▶ **Try it**
An exact copy of the entries is required, with every image omitted.

▶ **The input**
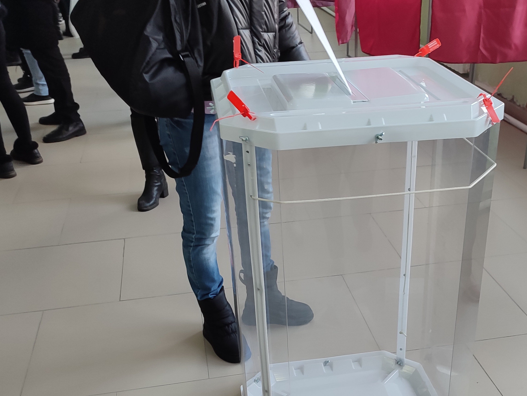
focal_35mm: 44
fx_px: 670
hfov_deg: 42.7
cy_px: 305
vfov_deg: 32.2
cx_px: 315
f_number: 1.9
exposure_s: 1/33
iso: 161
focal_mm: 6.04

▶ **Solution for this task**
focal_35mm: 44
fx_px: 670
hfov_deg: 42.7
cy_px: 305
vfov_deg: 32.2
cx_px: 315
f_number: 1.9
exposure_s: 1/33
iso: 161
focal_mm: 6.04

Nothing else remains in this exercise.